» **OBJETIVO**
No relato sobre a mesa Curadoria & instituição, qual é a problemática em comum sobre a qual os três participantes lançaram as vistas de seus lugares de atuação?

» **TEXTO FORNECIDO**
>>>>
MESA 2 (tarde) – Curadoria & instituição
Sexta, 7 de março de 2008
Cristiana Tejo [Museu de Arte Moderna
Aloísio Magalhães - PE], Rodrigo Moura [Inhotim Centro de Arte Contemporânea
- MG] e Taísa Palhares [Pinacoteca do Estado de São Paulo - SP]. Mediação:
Fernando Cocchiarali
Numa tarde pós-painéis
desencontrados de projetistas independentes, o Seminário Panorama do
Pensamento Emergente envolveu, na sexta-feira (07/02/2008), no auditório
da Livraria Cultura, no Recife, a diretora do Museu de Arte Moderna
Aloísio Magalhães e idealizadora do evento Cristiana Tejo, o curador
de Inhotim Centro de Arte Contemporânea Rodrigo Moura, a pesquisadora
da Pinacoteca do Estado de São Paulo Taísa Palhares e as vistas de
seus três lugares de atuação lançadas sobre uma problemática em
comum: a instituição. Da exposição de contextos e missões organizacionais
particulares, pronunciaram-se demandas, sobreposições e posturas recorrentes
ao curador inserido na rotina sistemática de um museu ou centro de
arte.
<<<<
» **LISTAGEM**
>>>>
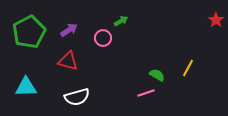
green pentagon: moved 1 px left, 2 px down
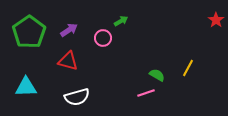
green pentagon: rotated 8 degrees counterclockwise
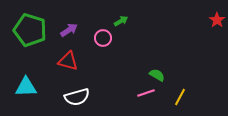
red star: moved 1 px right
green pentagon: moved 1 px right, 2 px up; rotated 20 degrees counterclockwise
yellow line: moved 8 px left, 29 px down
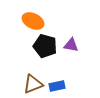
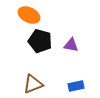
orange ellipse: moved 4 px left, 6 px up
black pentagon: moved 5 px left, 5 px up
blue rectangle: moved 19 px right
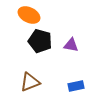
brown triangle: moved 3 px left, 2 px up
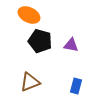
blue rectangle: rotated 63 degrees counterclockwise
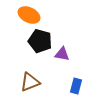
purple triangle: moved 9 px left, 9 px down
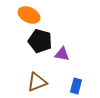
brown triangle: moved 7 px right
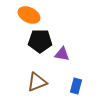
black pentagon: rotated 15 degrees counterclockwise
<<<<
>>>>
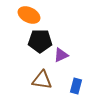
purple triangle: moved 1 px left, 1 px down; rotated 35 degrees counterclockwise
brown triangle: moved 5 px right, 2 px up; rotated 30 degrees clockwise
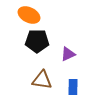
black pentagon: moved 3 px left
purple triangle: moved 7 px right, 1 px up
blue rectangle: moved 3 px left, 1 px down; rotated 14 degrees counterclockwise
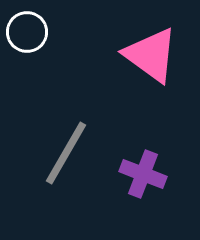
<<<<
» **RESPOSTA COMPLETA**
A problemática em comum é a instituição.